Messages, Meditations, and Musings on the Life of Faith by Rev. Dr. Scott E. Olson, Pastor, Grace Lutheran Church, Mankato, MN

Sunday, December 23, 2018

"Righteous Love" - Sermon for the Fourth Sunday of Advent

Righteous Love
Advent 4 – Narrative Lectionary 1
December 23, 2018
Grace, Mankato, MN
Matthew 1.18-25

One of my favorite quotes is from Winston Churchill, former Prime Minister of Great Britain. He says, “Americans will always do the right thing, but not until they’ve tried everything else first.” This quote caused me to wonder: what does it mean to do rightly? I actually thought of three ways to take the word “right.” One way to understand right is the sense of moral obligation, to do what must be done no matter how hard. To do the right thing in this case may mean admitting when you’ve made a mistake or doing what the law requires of you. You do the right thing when you leave your contact information after backing into another car in a parking lot. A second meaning of right is doing the thing that gets the best result, such as making a bed or cooking a meal. Finally, a third meaning of right is the thing that is permitted or due to you (it’s my right). It might be my right to open presents first on Christmas since I’m the oldest.

In Matthew’s Gospel, Joseph is described as being a righteous man, which implies he knows how to do the right things. All three of these understandings of doing the right thing come into play: the law obligates that Joseph put Mary away for being pregnant, no matter how hard that was for him. It was his right to do so under that same law and he chose the lawful option of doing it quietly, the best result for all parties involved. But in Matthew’s gospel, righteousness or doing the right thing gets transformed by God into what will be called the Greater Righteousness. God’s righteousness, doing the right thing God’s way is a loving, even scandalous righteousness.
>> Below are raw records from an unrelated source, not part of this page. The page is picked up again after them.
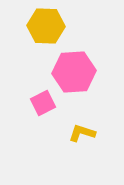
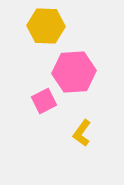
pink square: moved 1 px right, 2 px up
yellow L-shape: rotated 72 degrees counterclockwise
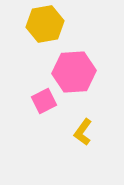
yellow hexagon: moved 1 px left, 2 px up; rotated 12 degrees counterclockwise
yellow L-shape: moved 1 px right, 1 px up
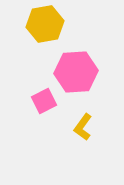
pink hexagon: moved 2 px right
yellow L-shape: moved 5 px up
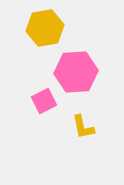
yellow hexagon: moved 4 px down
yellow L-shape: rotated 48 degrees counterclockwise
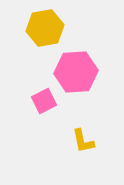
yellow L-shape: moved 14 px down
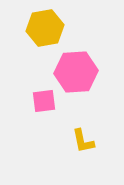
pink square: rotated 20 degrees clockwise
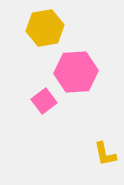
pink square: rotated 30 degrees counterclockwise
yellow L-shape: moved 22 px right, 13 px down
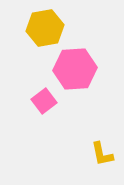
pink hexagon: moved 1 px left, 3 px up
yellow L-shape: moved 3 px left
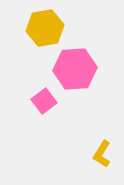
yellow L-shape: rotated 44 degrees clockwise
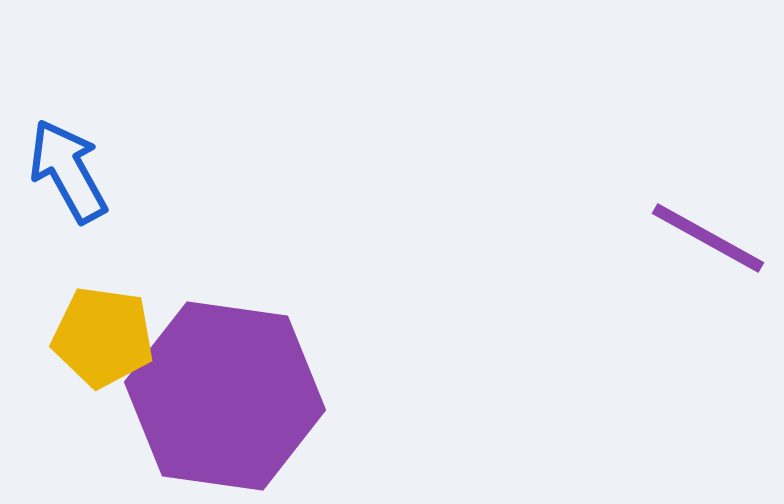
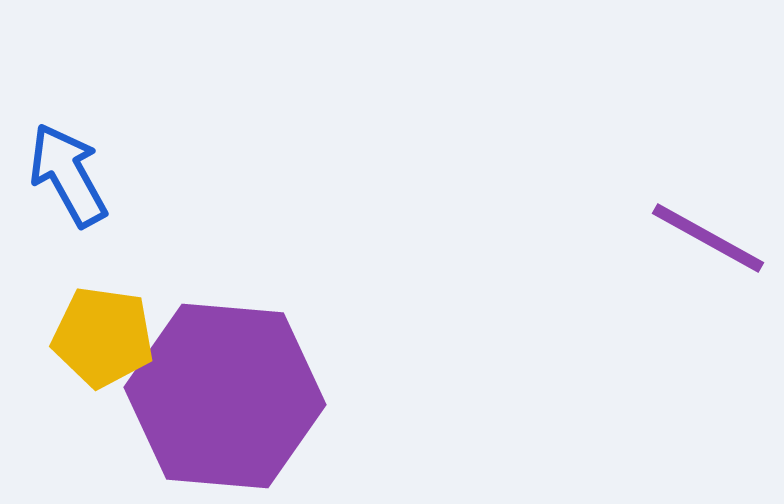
blue arrow: moved 4 px down
purple hexagon: rotated 3 degrees counterclockwise
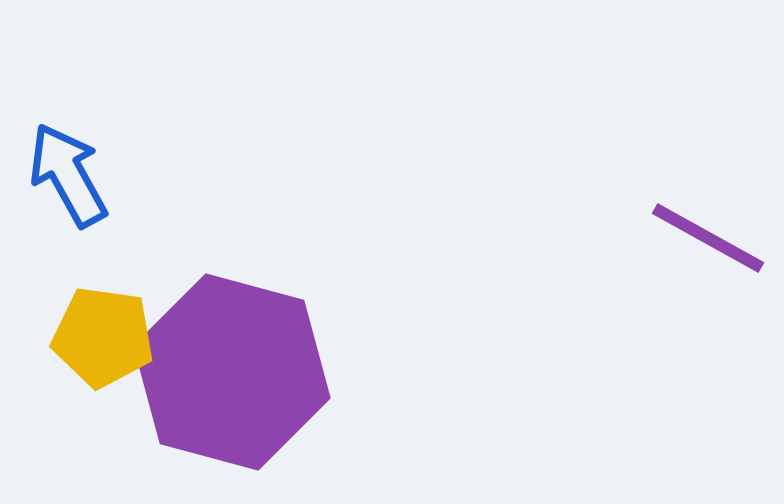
purple hexagon: moved 7 px right, 24 px up; rotated 10 degrees clockwise
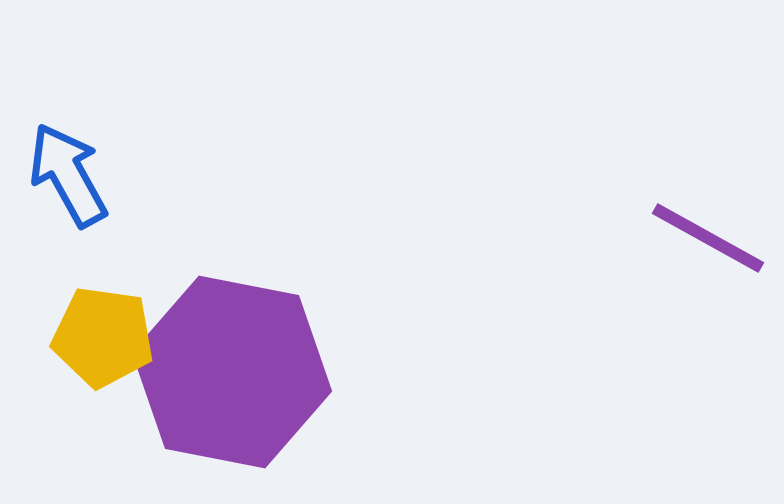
purple hexagon: rotated 4 degrees counterclockwise
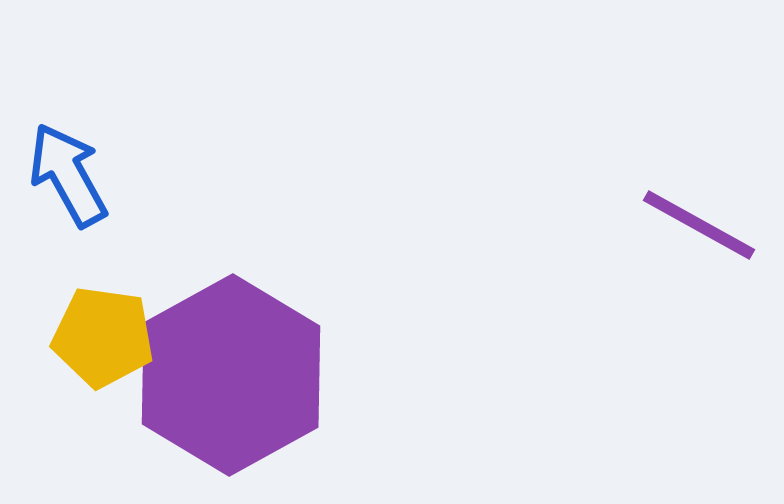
purple line: moved 9 px left, 13 px up
purple hexagon: moved 1 px left, 3 px down; rotated 20 degrees clockwise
From a societal or personal point of view, when Mary becomes pregnant before marriage, especially not from Joseph, it is scandalous and even worthy of stoning, even though Joseph chooses not to do so. Yet the really incredible scandal that should put us back on our heels is theological. God is a different kind of God, one who is Emmanuel, “God with Us.” This God is determined to get involved in the messiness of our world. And if that isn’t outrageous enough, this God has also determined to involve human beings in the work. Loving righteousness, doing the loving right thing the God way, involves using people like you and me.

Our story shows that it takes much more than a miraculous conception to bring Jesus into the world. What Joseph agrees to do, loving righteousness, goes way beyond what society demands as right. But what Joseph does is not beyond what God demands: loving righteousness means taking responsibility for a child that’s not yours and perhaps suffering the blow-back that comes from it. Very often, doing the right thing is not easy, and when it’s God’s work, it is even harder.

We have leaders in our country who seem to be trying everything else except the right thing. It would be easy to take pot shots at them for ignoring the most vulnerable among us, rightfully so. Yet, that doesn’t let us off the hook. We have a place in loving righteousness. The good news for us is that God is already involved in the messiness of our lives and invites us to join in living, loving righteousness. The better news is that we’re not alone because Jesus is Emmanuel, God with Us. For those of you who are already engaged in this difficult work, know that you aren’t alone. For those who aren’t sure what this means for you, ask God for the grace to open your heart to see where God is calling you to join in. Either way, God is with you. Thanks be to God. Amen.